_Textauszug_.
▼
Die Amharen und Tigrayer, die beiden einzigen mehrheitlich christlichen Völker Äthiopiens, sind in einen Konflikt geraten. Die Schuld daran trägt vermutlich die äthiopische Föderalisierung nach 1991.
Abune Mathias, Patriarch der äthiopisch orthodoxen Kirche
Foto: Imago Images/Itar-Tass | Selbst ein Tigrayer: Der Patriarch der äthiopisch orthodoxen Kirche, Abune Mathias (80), hat sich inzwischen auch zu Wort gemeldet.

Äthiopien war nach Armenien das zweite Land das im vierten Jahrhundert das Christentum zur Staatsreligion gemacht hat. Seither hat sich das Christentum dort, wie in Armenien, stark mit der Volkskultur verbunden und verwurzelt. So konnte es die wiederholten Anstürme des Islams und die Versuche der Portugiesen und Italiener, das Land zu latinisieren und zu beherrschen, überstehen. Als einziges Land Afrikas war Äthiopien deshalb nie eine Kolonie weder einer westlichen noch einer islamischen Macht. Das Christentum war über das nördliche Nachbarland Ägypten nach Äthiopien gekommen, die Christianisierung begann also im Norden Äthiopiens, in der heutigen Region Tigray. Die erste christliche Hauptstadt des Landes war Axum, heute die zweitgrößte Stadt der Region Tigray.
▲
_Vorliegende Daten_.
▼
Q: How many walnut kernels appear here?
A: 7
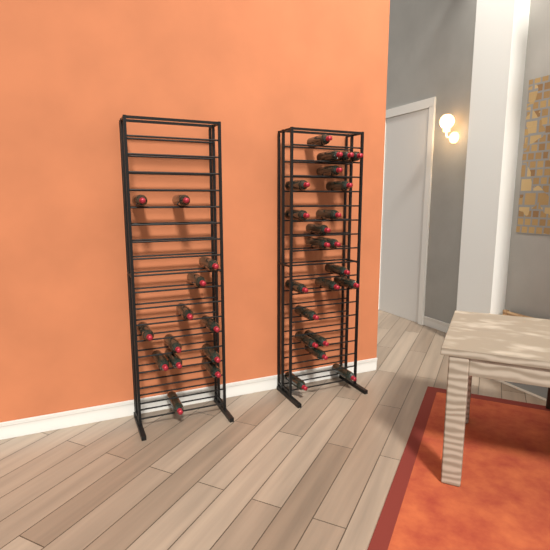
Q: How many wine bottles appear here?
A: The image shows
▲
_Aufgaben bearbeiten_.
a) Gib den Abschnitt aus dem Text über Äthiopien wörtlich wieder, und zwar zwischen „Die Amharen und“ und „Föderalisierung nach 1991.“, beide Stellen eingeschlossen.
b) Erkläre anhand des Textes über Äthiopien, weshalb die Christianisierung im Norden des Landes einsetzte.

_Lösungen_.
a)
Die Amharen und Tigrayer, die beiden einzigen mehrheitlich christlichen Völker Äthiopiens, sind in einen Konflikt geraten. Die Schuld daran trägt vermutlich die äthiopische Föderalisierung nach 1991.

b) Das Christentum kam über Ägypten, das nördliche Nachbarland, nach Äthiopien. Deshalb begann die Christianisierung im Norden, in der heutigen Region Tigray.